Requirement =
Copy every line of the data below word for word, leaving out the pictures.

Excerpted data =

········

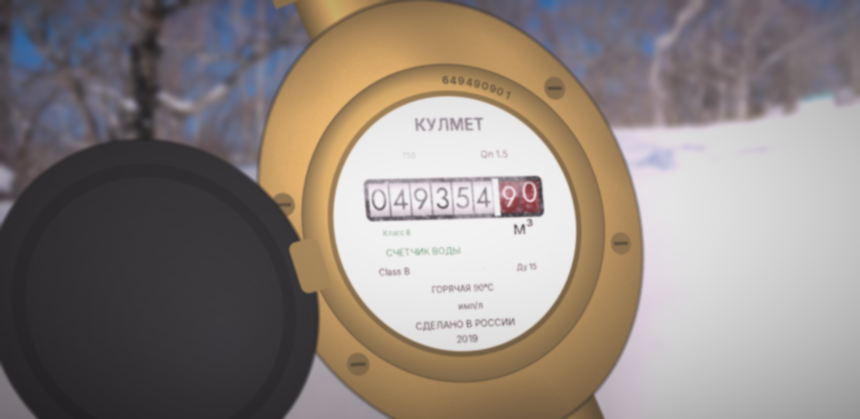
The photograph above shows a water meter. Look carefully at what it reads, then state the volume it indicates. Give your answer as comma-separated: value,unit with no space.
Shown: 49354.90,m³
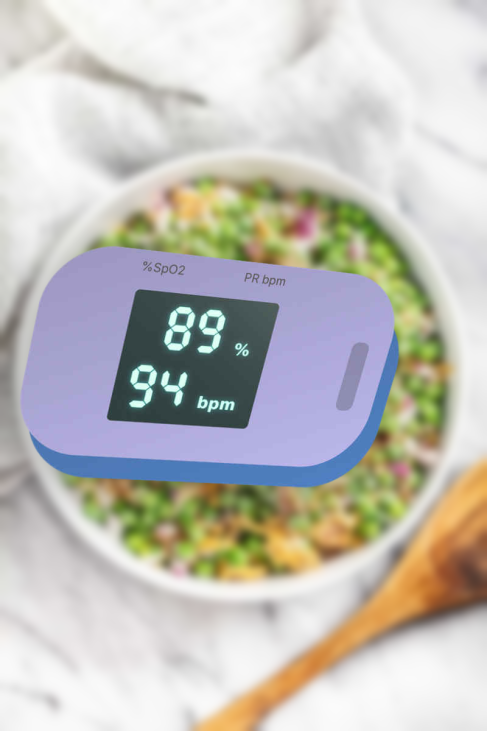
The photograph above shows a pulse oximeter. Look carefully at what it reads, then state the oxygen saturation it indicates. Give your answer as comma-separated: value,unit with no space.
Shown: 89,%
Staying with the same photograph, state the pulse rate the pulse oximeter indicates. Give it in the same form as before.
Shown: 94,bpm
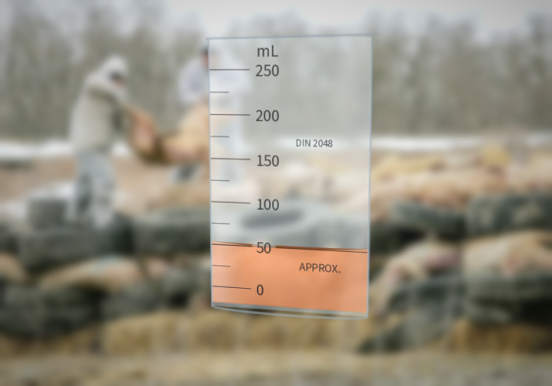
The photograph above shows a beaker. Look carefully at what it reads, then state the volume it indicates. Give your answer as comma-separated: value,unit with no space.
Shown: 50,mL
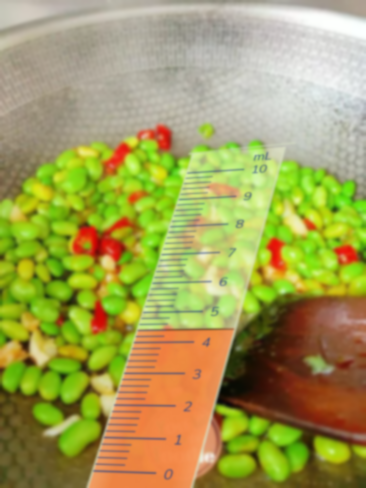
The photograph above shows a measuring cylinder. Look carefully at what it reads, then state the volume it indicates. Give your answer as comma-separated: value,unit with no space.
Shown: 4.4,mL
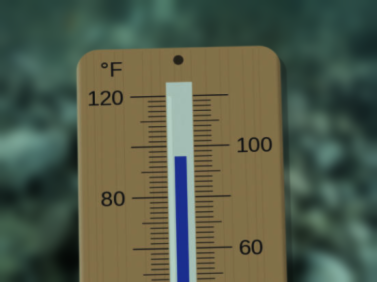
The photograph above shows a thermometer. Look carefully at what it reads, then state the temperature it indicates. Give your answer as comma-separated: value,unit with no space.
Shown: 96,°F
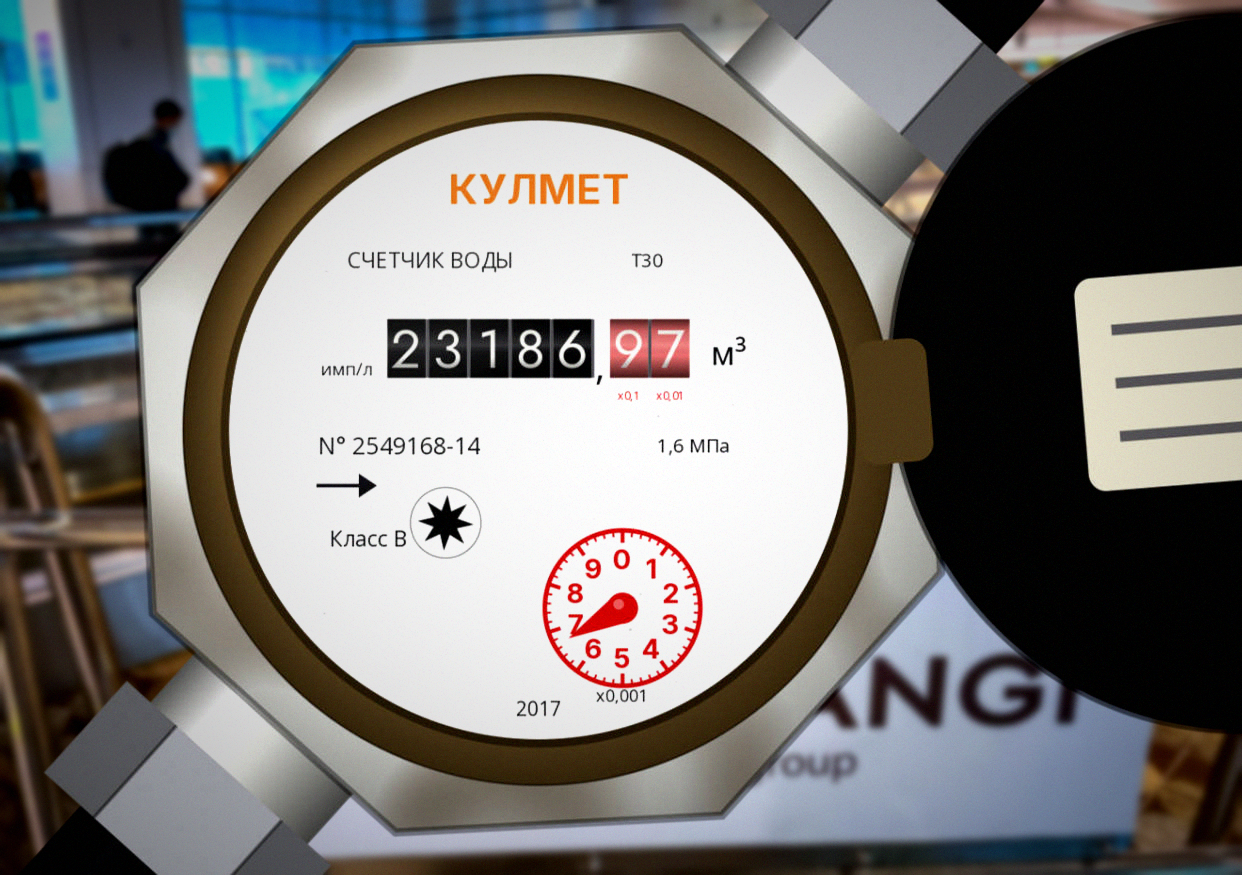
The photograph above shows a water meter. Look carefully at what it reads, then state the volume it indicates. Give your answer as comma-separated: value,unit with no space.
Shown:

········

Task solution =
The photograph above shows a water meter. Look carefully at what it reads, then state the volume it indicates. Give your answer as comma-separated: value,unit with no space.
Shown: 49354.90,m³
The photograph above shows a pulse oximeter. Look carefully at what it reads, then state the oxygen saturation it indicates. Give your answer as comma-separated: value,unit with no space.
Shown: 89,%
Staying with the same photograph, state the pulse rate the pulse oximeter indicates. Give it in the same form as before.
Shown: 94,bpm
The photograph above shows a beaker. Look carefully at what it reads, then state the volume it indicates. Give your answer as comma-separated: value,unit with no space.
Shown: 50,mL
The photograph above shows a measuring cylinder. Look carefully at what it reads, then state the volume it indicates. Give your answer as comma-separated: value,unit with no space.
Shown: 4.4,mL
The photograph above shows a thermometer. Look carefully at what it reads, then state the temperature it indicates. Give your answer as comma-separated: value,unit with no space.
Shown: 96,°F
The photograph above shows a water meter. Look carefully at what it reads, then state the volume it indicates. Give your answer as comma-separated: value,unit with no space.
Shown:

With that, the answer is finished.